Similar to his son, Albert Cahn was not only generous with his time, but also with his money. After the ceremony a reception was held by Mr and Mrs Cahn at the Masonic Hall, Goldsmith Street.

In 1892, Cahn became Chairman of the newly formed Chovevi Zion Association, a rapidly growing European Zionist organisation. This movement, which was the predecessor of political Zionism, was sponsored by Jews living in Europe and the USA, whose common interest in Jewish life, stimulated by the persecution of the Jews in Romania and Russia, led them to believe that it may be a good idea to create a Jewish country. The principal ideas were to foster the ‘national idea’ in Israel, promote the colonisation of Palestine and assist those already established, to make people aware that Hebrew was a living language and to better the moral, intellectual and material status of Israel. Critically, members of the association pledged themselves to ‘render cheerful obedience to the laws of the lands in which they live, and as good citizens to promote their welfare as far as lies in their power’. Although Albert may have wished for a secure country for Jews at large, he was utterly loyal and grateful to England, his adopted homeland.

Albert and Matilda kept a strictly kosher home, where milk was separated from meat and the Sabbath and all Jewish holidays were stringently adhered to. Albert did not dress in the garbs of the Orthodoxy as he wished to assimilate in England, but the beliefs and rituals in the home were never forgotten. As a child, Julien had no choice but to conform to his parents’ expectations and behaviour. He dutifully sat through the Friday night Sabbath meals, chanting his prayers in Hebrew. He attended Saturday services at the synagogue and Sunday morning cheder classes where the children were taught all about the religion and studied Hebrew. But from a very young age he began to question it.

▶ Entries shown
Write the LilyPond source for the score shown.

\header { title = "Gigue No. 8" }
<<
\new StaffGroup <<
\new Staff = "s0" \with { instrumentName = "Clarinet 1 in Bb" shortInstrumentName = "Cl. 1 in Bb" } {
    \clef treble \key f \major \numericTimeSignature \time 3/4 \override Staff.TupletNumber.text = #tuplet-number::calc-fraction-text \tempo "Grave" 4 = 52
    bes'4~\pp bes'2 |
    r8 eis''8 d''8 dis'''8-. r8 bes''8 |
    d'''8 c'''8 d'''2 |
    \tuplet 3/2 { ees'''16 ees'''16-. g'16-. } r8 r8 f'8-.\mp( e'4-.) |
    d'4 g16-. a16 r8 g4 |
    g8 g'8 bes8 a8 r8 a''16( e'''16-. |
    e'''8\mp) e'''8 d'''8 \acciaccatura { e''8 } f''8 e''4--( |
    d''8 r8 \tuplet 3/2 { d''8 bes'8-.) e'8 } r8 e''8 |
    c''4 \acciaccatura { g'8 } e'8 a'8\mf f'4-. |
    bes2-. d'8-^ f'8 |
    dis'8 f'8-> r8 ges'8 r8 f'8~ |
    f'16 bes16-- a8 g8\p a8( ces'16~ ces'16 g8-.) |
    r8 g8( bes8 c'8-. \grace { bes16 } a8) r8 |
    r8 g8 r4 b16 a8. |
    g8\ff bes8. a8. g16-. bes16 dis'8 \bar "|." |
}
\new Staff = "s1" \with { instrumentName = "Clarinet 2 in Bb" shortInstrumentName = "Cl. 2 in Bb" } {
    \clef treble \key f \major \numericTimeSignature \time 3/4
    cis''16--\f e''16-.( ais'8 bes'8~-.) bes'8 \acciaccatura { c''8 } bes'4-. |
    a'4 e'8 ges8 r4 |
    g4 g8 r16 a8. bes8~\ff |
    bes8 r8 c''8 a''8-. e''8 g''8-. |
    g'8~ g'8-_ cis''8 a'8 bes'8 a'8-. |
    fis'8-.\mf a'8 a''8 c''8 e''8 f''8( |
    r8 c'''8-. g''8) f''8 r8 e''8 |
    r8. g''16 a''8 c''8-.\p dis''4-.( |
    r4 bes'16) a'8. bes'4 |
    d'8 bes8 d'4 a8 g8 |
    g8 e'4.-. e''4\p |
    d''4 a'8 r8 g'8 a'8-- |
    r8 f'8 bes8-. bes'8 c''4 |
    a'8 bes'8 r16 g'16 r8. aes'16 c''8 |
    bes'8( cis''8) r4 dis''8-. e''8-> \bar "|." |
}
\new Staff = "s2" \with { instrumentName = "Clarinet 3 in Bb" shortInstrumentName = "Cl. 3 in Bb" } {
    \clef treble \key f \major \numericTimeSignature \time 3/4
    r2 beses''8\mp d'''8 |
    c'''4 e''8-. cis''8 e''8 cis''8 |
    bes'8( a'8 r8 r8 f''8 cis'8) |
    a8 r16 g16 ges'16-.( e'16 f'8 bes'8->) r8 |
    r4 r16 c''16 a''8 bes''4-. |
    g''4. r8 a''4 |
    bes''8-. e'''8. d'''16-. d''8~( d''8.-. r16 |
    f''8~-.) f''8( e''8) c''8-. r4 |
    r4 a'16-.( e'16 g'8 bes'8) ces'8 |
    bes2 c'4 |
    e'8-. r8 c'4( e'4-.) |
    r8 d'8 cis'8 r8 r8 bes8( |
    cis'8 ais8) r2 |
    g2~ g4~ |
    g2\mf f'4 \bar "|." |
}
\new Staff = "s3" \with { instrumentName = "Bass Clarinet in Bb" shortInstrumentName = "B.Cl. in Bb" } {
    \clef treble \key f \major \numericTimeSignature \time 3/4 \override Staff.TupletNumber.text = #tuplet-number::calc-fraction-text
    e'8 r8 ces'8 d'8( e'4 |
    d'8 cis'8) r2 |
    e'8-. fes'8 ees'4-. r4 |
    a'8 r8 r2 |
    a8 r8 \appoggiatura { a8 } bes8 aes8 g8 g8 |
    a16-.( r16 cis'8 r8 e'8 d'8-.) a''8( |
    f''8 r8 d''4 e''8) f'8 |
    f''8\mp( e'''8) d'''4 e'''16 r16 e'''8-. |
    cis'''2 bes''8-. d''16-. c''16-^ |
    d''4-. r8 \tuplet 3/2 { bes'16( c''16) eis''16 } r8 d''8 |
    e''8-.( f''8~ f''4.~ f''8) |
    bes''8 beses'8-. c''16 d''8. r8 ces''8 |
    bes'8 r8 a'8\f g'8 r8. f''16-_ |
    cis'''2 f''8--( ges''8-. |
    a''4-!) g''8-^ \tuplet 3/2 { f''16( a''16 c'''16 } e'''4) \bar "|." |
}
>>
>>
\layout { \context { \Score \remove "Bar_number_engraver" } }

▶ Task to complete
Copy word for word the part of the passage on Albert Cahn that begins with the words "Similar to his" and ends with "Hall, Goldsmith Street.".

▶ Solution to the exercise
Similar to his son, Albert Cahn was not only generous with his time, but also with his money. After the ceremony a reception was held by Mr and Mrs Cahn at the Masonic Hall, Goldsmith Street.